Declarações anteriores contrastam com a realidade atual
Em entrevista concedida em novembro de 2025 ao bolsonarista Allan dos Santos, Ramagem havia expressado confiança total na sua segurança em solo americano. “É lógico que eu não ia ficar no Brasil, com as minhas filhas me vendo ser preso sem ter cometido crime algum e sendo submetido a uma ditadura”, afirmou na ocasião. Ele complementou dizendo: “Consegui sair para não expor minha família a essa violência. Hoje estou seguro aqui, com a anuência do governo americano, diante de uma perseguição grave”.
O ex-deputado chegou a relatar um suposto acolhimento caloroso por parte das autoridades locais: “O que eu posso te dizer é que as autoridades americanas me receberam muito bem, e foi expressamente o que eles falaram: ‘É muito bom ter um amigo a salvo aqui com a gente’”. Essas declarações, no entanto, parecem ter perdido validade diante dos recentes acontecimentos.
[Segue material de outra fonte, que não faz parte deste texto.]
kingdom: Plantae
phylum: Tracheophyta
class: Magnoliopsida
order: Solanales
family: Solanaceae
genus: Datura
Contexto jurídico e fuga do Brasil
Alexandre Ramagem foi condenado pelo Supremo Tribunal Federal em 2025 a uma pena de 16 anos e um mês de prisão por envolvimento em tentativa de golpe de Estado. Delegado da Polícia Federal desde 2005, ele ocupou o cargo de chefe da Agência Brasileira de Inteligência durante o governo de Jair Bolsonaro e é investigado no caso denominado “Abin Paralela”, sob suspeita de monitoramento ilegal de adversários políticos.
Em setembro de 2025, Ramagem executou uma fuga elaborada do território brasileiro:
- Atravessou a fronteira terrestre de forma clandestina pelo estado de Roraima.
- Entrou na Guiana de carro, deslocando-se até a capital Georgetown.
- Embarcou em um voo com destino final aos Estados Unidos.
Pedido de extradição e inclusão na lista da Interpol
O ministro do Supremo Tribunal Federal, Alexandre de Moraes, determinou a inclusão do nome de Alexandre Ramagem na lista de procurados da Interpol. Em resposta a essa medida, o governo brasileiro formalizou um pedido oficial de extradição às autoridades dos Estados Unidos em janeiro de 2026, buscando o retorno do ex-deputado para cumprir sua sentença no país.
Enquanto isso, aliados de Ramagem afirmavam publicamente que ele planejava solicitar asilo político nos Estados Unidos, argumentando perseguição política no Brasil. A prisão pelo ICE, no entanto, coloca esse plano em xeque e abre caminho para um possível processo de extradição, que dependerá de decisões judiciais e diplomáticas entre os dois países.
Implicações políticas e jurídicas
A detenção de Alexandre Ramagem pelo ICE reacende debates sobre:
- A cooperação internacional em matéria de justiça e imigração.
- Os limites do asilo político em casos envolvendo condenações por crimes graves.
- A eficácia das medidas de busca e captura coordenadas pela Interpol.
Este caso ilustra as complexidades das relações bilaterais entre Brasil e Estados Unidos no âmbito da justiça, especialmente em situações que envolvem figuras políticas de alto perfil e acusações de natureza antidemocrática. Os próximos passos incluem audiências migratórias nos EUA e possíveis apelações, enquanto o governo brasileiro aguarda uma resposta formal sobre seu pedido de extradição.